§ **EXCERPT TO READ**
I am finally getting around to setting up a solid-state drive (SSD) array, starting with a few devices, then working up to maybe 20 units across two controllers and 4x4 serial-attached SCSI (SAS) ports. During initial testing, I observed very high disk latency, in the range of 100ms+ for reads and up to 400ms+ for writes in certain operations. This occurs during periods of very high disk queue depth. So the questions arise:

1. Do high queue-depth and latency improve performance?
2. Do they cause problems, including slowing responsiveness, with other operations?
3. And can these problems be avoided without giving up performance?

Let’s start our search for answers with single disk drive performance principles, then proceed to disk arrays, caching RAID controllers, and finally to the complete storage system, including storage area networks (SANs) with consideration for SSD characteristics. We can trace the origin of common storage performance advice often cited without reference or context as to scope. And with this insight, we can understand why the simple I/O queue depth model used by SQL Server leaves much on the table and could be improved with a more comprehensive model of disk, SSD, and storage system performance.

Stored entries
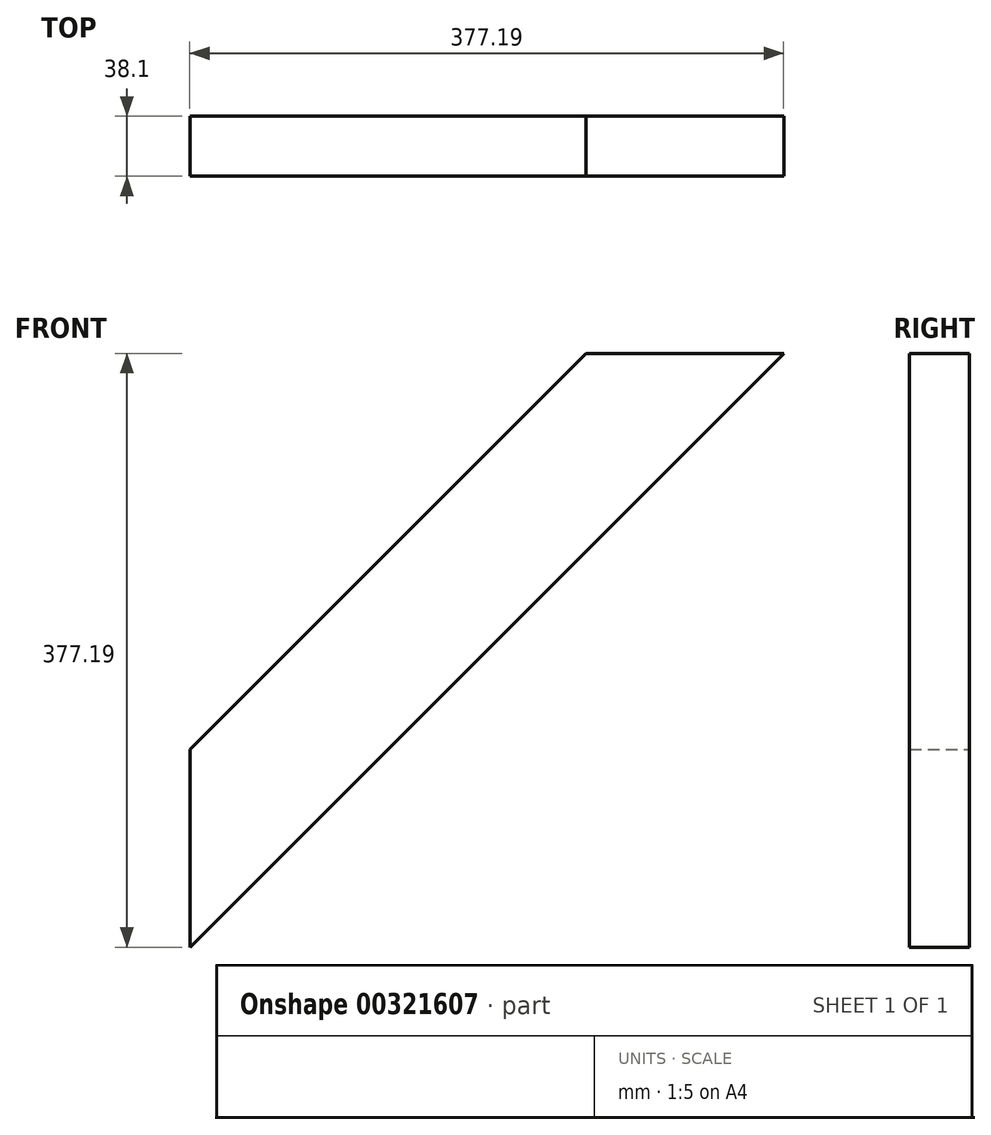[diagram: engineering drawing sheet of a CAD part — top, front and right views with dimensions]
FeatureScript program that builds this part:
annotation { "Feature Type Name" : "Feature", "Feature Type Description" : "" }
export const myFeature = defineFeature(function(context is Context, id is Id, definition is map)
    precondition{}
    {
        {
            var Q0;
            Q0=qCreatedBy(makeId("Front.planeOp"),FACE);
            var sketch = newSketch(context, id + "F0", { "sketchPlane" : qUnion([Q0])});
            skLineSegment(sketch, "E0", {"start": v(-155.34, 128.74) * mm, "end": v(-29.6, 128.74) * mm});
            skLineSegment(sketch, "E1", {"start": v(-29.6, 128.74) * mm, "end": v(-406.8, -248.45) * mm});
            skLineSegment(sketch, "E2", {"start": v(-406.8, -248.45) * mm, "end": v(-406.8, -122.72) * mm});
            skLineSegment(sketch, "E3", {"start": v(-406.8, -122.72) * mm, "end": v(-155.34, 128.74) * mm});
            skSolve(sketch);
        }
        {
            var Q0;
            Q0=makeQuery(id+"F0.imprint","IMPRINT",FACE,{"disambiguationData":[TD([[makeQuery(id+"F0.imprint","IMPRINT",EDGE,{"derivedFrom":sQuery(id+"F0.wireOp",EDGE,"E0")}),-1.0]])]});
            extrude(context, id + "F1", {"entities" : qUnion([Q0]), "depth" : 38.1 * mm});
        }
    });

§ **REQUIREMENTS**
Answer these from the SSD array excerpt:
1. How high did write latency reach during initial testing?
2. How many units might the array eventually grow to, and across how many controllers?
3. Which product's I/O queue depth model does the excerpt call simple?

§ **TASK SOLUTION**
1. Up to 400ms+ in certain operations.
2. Maybe 20 units, across two controllers.
3. SQL Server.